» DOCUMENT EXCERPT:
The [governing body] of the [municipality] is a policymaking entity whose actions represent a decision by the government itself. The same is true of an official or body to whom the [governing body] has given final policymaking authority: The actions of that official or body represent a decision by the government itself.

Thus, when [governing body] or [policymaking official] make a deliberate choice to follow a course of action, that choice represents an official policy. Through such a policy, the [governing body] or the [policymaking official] may cause a violation of a federal right by:

• directing that the violation occur,

• authorizing the violation, or

• agreeing to a subordinate’s decision to engage in the violation.


[The [governing body] or [policymaking official] may also cause a violation through [inadequate training] [inadequate supervision] [inadequate screening during the hiring process] [failure to adopt a needed policy], but only if the [municipality] is deliberately indifferent to the fact that a violation of [describe the federal right] is a highly predictable consequence of the [inadequate training] [inadequate supervision] [inadequate screening during the hiring process] [failure to adopt a needed policy]. I will instruct you further on this in a moment.]

I instruct you that [name(s) of official(s) and/or governmental bodies] are policymakers whose deliberate choices represent official policy. If you find that such an official policy was the cause of and the moving force behind the violation of [plaintiff’s] [specify right], then you have found that [municipality] caused that violation.

» WHAT TO DO:
A - In the jury instruction excerpt, what does a deliberate choice by the governing body or policymaking official to follow a course of action represent?
B - In the jury instruction excerpt, switch "authorizing" to "approving" and write the passage out again, beginning at the words "Thus, when [governing" and stopping after "in the violation.".

» MATERIAL:

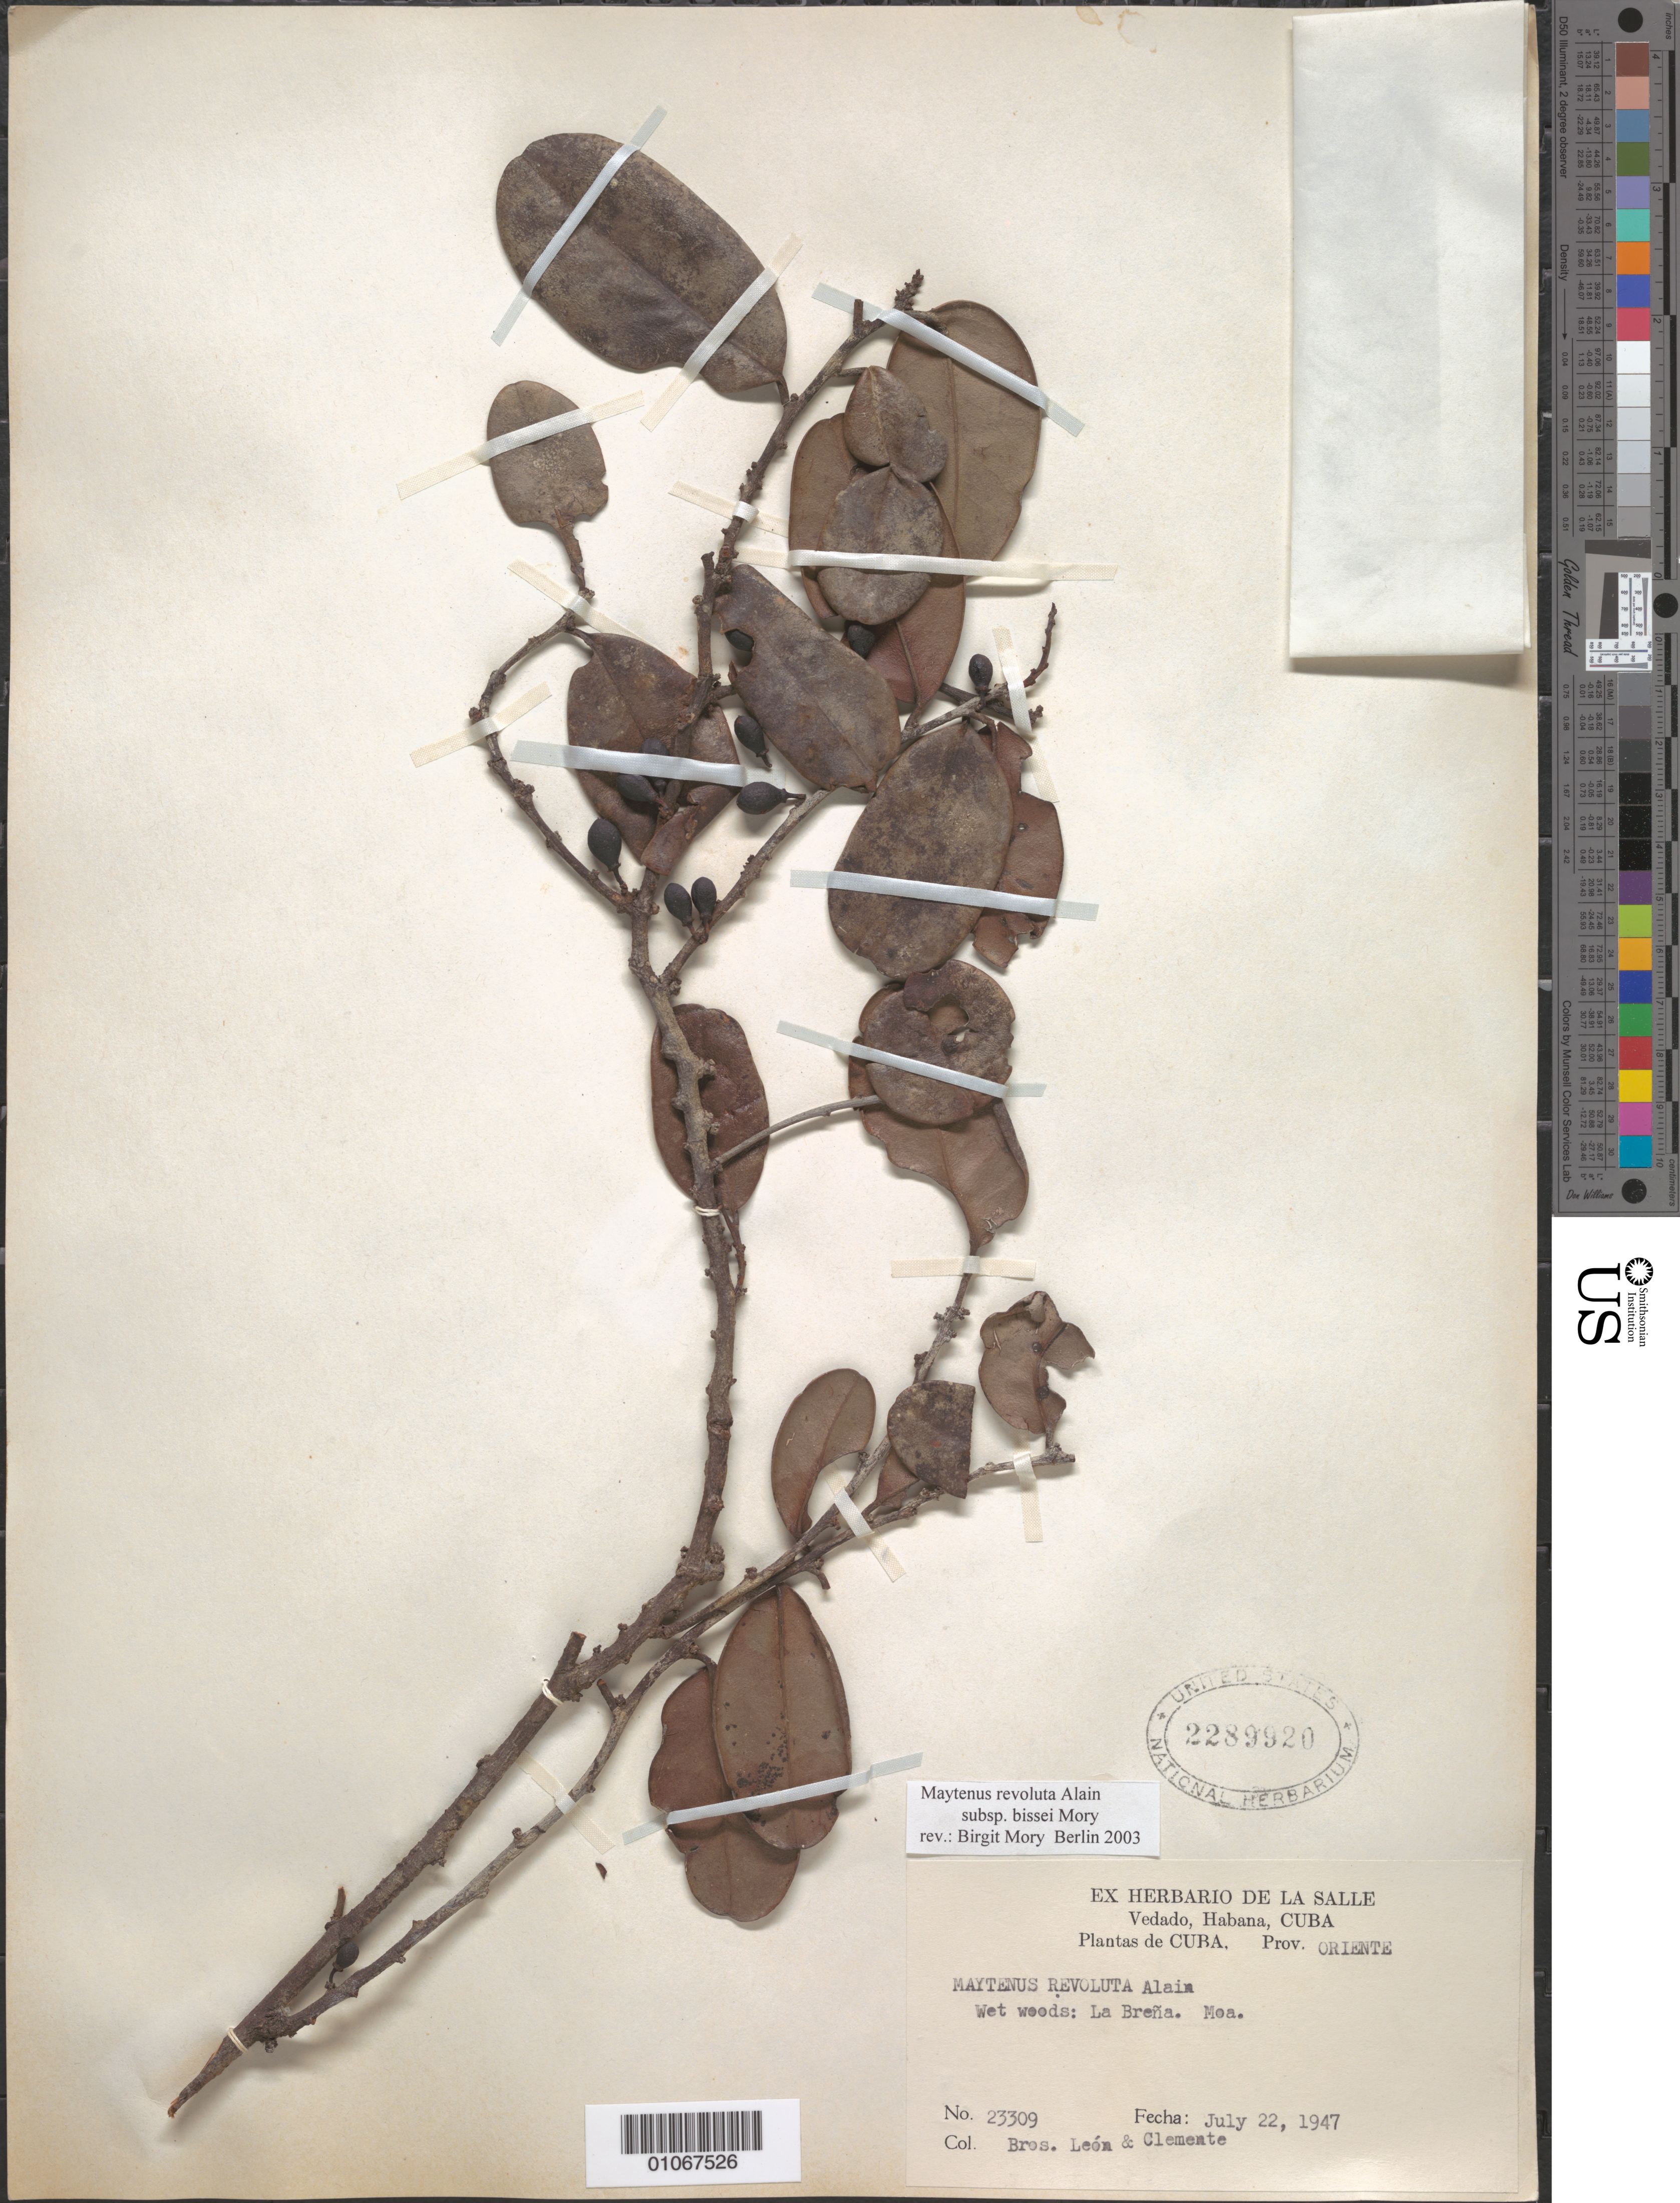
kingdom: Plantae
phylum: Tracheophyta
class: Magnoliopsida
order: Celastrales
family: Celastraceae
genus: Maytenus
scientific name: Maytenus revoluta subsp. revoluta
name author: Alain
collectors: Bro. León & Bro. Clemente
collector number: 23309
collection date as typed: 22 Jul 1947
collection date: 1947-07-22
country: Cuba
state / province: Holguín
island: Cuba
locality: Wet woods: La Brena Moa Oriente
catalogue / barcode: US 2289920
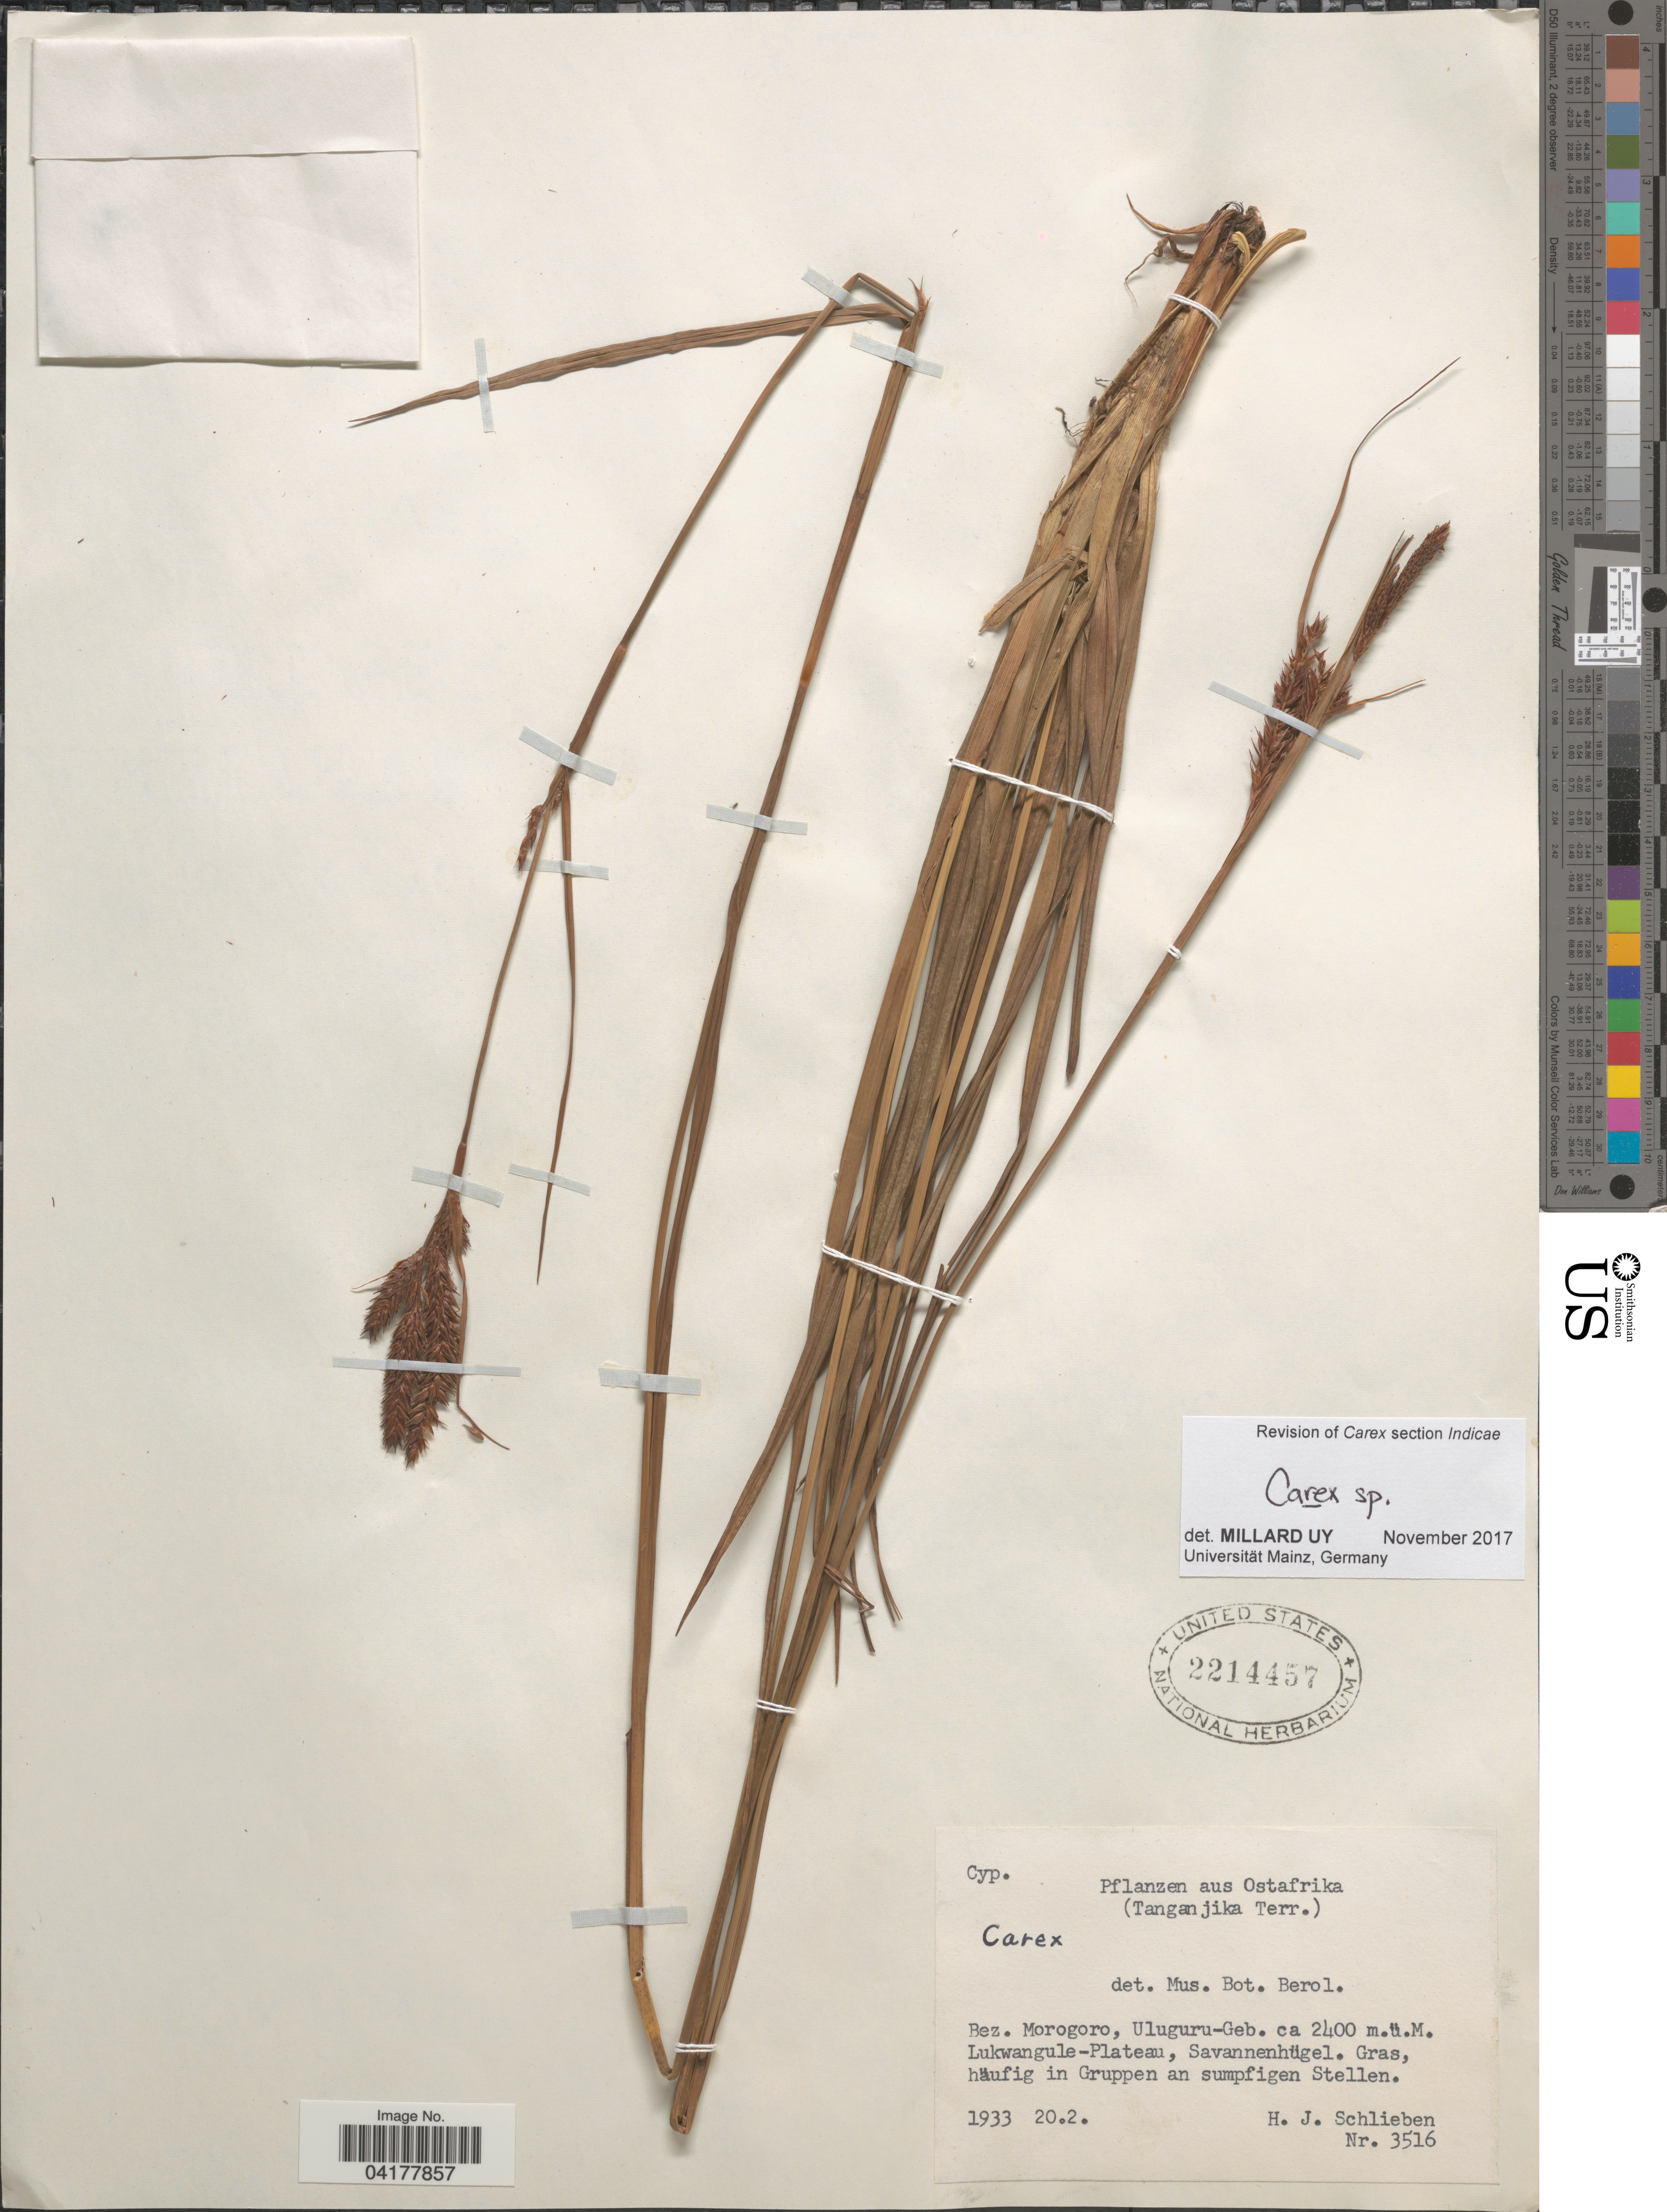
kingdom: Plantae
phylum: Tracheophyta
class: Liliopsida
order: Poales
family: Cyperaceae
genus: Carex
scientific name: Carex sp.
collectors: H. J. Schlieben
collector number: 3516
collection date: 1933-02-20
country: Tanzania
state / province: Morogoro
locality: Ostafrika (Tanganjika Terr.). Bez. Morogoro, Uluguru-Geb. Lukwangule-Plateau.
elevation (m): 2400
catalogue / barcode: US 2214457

» RESPONSE LIST:
A - An official policy.

B -
Thus, when [governing body] or [policymaking official] make a deliberate choice to follow a course of action, that choice represents an official policy. Through such a policy, the [governing body] or the [policymaking official] may cause a violation of a federal right by:

• directing that the violation occur,

• approving the violation, or

• agreeing to a subordinate’s decision to engage in the violation.